- [Série d'exercices]:
1. Recopiez le passage de l'extrait de la page qui va de « Conformément à l'avis » jusqu'à « chaque cas d'espèce. » inclus.
2. Énumérez tous les cas où, selon l'extrait de la page, le port de signes religieux par des élèves doit être proscrit.

- [Extrait de la page]:
-.-.-
Conformément à l'avis du Conseil d'Etat, le port par des élèves de signes religieux ne doit être proscrit que lorsqu'il présente un caractère ostentatoire et revendicatif, constitue un acte de provocation ou de propagande ou perturbe les activités d'enseignement. C'est alors aux chefs d'établissements qu'il appartient d'apprécier chaque cas d'espèce.
Cet attachement à la laïcité de l'école s'explique par notre souci de garantir le respect de chacun dans la diversité des personnalités et des croyances.
La politique de la Ville, dont je suis responsable, tend également à une totale intégration des populations - étrangères ou non - par une prise en charge globale concernant tous les aspects de la vie quotidienne dans les quartiers les plus déshérités.
Au moment où, dans toute l'Europe, l'on voit resurgir les haines du passé fondées sur les différences et l'intolérance : haine de l'autre, même s'il a été longtemps son voisin ou son proche parent, parce qu'il est d'une autre religion ou d'une autre nationalité; haine de l'autre parce qu'il est juif ou tzigane ; haine de l'autre simplement parce qu'il est national de fraîche date mais qu'il a conservé ses habitudes alimentaires et le goût de la musique de son pays il nous faut dénoncer avec force le racisme, la xénophobie et l'intolérance.
Au moment où des discriminations de fait se multiplient à l'encontre de ceux qui sont différents, où l'exclusion sociale touche particulièrement ceux qui n'appartiennent pas aux majorités dominantes ; au moment où les discriminations deviennent persécutions, où les persécutions deviennent violence, atrocités et crimes contre des individus isolés ou contre tout un groupe, voire un peuple, parce qu'il appartient à une minorité ethnique, religieuse ou nationale, aucune différence, aucune indulgence, aucun laxisme ne sont admissibles ou tolérables.
-.-.-
[Entrées de données enregistrées]
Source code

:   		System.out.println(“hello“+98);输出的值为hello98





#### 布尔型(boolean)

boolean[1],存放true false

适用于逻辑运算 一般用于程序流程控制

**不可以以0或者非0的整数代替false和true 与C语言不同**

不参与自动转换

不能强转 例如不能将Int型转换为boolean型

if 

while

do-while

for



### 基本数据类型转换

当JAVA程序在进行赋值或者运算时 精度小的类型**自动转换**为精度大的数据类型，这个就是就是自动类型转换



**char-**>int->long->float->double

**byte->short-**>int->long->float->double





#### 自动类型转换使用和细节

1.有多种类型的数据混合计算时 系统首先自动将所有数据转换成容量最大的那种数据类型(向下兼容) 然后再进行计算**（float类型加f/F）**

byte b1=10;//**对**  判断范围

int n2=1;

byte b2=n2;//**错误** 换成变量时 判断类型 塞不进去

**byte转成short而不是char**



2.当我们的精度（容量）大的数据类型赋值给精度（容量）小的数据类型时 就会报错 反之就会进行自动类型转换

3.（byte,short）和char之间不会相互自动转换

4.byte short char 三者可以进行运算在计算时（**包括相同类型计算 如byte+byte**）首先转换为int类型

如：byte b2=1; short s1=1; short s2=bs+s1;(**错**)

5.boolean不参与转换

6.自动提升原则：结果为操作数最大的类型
-.-.-
- [Réponses]:
1.
Conformément à l'avis du Conseil d'Etat, le port par des élèves de signes religieux ne doit être proscrit que lorsqu'il présente un caractère ostentatoire et revendicatif, constitue un acte de provocation ou de propagande ou perturbe les activités d'enseignement. C'est alors aux chefs d'établissements qu'il appartient d'apprécier chaque cas d'espèce.

2.
- lorsqu'il présente un caractère ostentatoire et revendicatif
- lorsqu'il constitue un acte de provocation ou de propagande
- lorsqu'il perturbe les activités d'enseignement